**Required action**
From the line containing "pictor ducalis сurl... оп" onward to the last line of the data below, copy each line exactly and add nothing.

Page-level text extractions:
◆ ◆ ◆ ◆

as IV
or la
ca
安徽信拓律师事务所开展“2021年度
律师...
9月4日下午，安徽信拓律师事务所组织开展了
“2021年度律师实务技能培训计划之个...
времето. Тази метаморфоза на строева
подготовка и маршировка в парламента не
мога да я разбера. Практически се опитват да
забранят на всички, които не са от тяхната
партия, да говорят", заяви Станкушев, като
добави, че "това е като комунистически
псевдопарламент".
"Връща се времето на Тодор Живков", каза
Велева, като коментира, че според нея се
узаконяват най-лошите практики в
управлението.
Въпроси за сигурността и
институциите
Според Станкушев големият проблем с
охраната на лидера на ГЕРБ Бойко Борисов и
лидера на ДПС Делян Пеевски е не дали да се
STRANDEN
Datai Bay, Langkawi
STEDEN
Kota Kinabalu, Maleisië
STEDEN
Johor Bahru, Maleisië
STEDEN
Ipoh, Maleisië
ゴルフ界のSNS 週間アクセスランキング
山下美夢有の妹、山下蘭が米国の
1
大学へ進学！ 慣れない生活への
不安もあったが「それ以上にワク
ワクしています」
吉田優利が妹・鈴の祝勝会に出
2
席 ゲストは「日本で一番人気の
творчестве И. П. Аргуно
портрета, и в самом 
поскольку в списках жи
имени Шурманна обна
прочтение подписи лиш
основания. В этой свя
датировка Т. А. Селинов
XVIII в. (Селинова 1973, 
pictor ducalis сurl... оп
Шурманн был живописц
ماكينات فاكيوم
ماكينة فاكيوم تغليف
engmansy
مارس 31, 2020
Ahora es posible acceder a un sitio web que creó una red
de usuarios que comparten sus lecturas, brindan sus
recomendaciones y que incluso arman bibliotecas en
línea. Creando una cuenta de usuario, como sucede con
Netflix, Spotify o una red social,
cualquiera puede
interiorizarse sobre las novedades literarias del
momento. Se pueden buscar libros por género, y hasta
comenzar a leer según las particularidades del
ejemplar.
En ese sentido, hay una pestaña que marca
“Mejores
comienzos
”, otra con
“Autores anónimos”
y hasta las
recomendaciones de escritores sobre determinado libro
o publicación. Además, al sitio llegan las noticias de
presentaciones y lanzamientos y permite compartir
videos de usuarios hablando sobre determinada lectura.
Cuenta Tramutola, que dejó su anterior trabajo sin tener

◆ ◆ ◆ ◆

**Result for this exercise**
pictor ducalis сurl... оп
Шурманн был живописц
ماكينات فاكيوم
ماكينة فاكيوم تغليف
engmansy
مارس 31, 2020
Ahora es posible acceder a un sitio web que creó una red
de usuarios que comparten sus lecturas, brindan sus
recomendaciones y que incluso arman bibliotecas en
línea. Creando una cuenta de usuario, como sucede con
Netflix, Spotify o una red social,
cualquiera puede
interiorizarse sobre las novedades literarias del
momento. Se pueden buscar libros por género, y hasta
comenzar a leer según las particularidades del
ejemplar.
En ese sentido, hay una pestaña que marca
“Mejores
comienzos
”, otra con
“Autores anónimos”
y hasta las
recomendaciones de escritores sobre determinado libro
o publicación. Además, al sitio llegan las noticias de
presentaciones y lanzamientos y permite compartir
videos de usuarios hablando sobre determinada lectura.
Cuenta Tramutola, que dejó su anterior trabajo sin tener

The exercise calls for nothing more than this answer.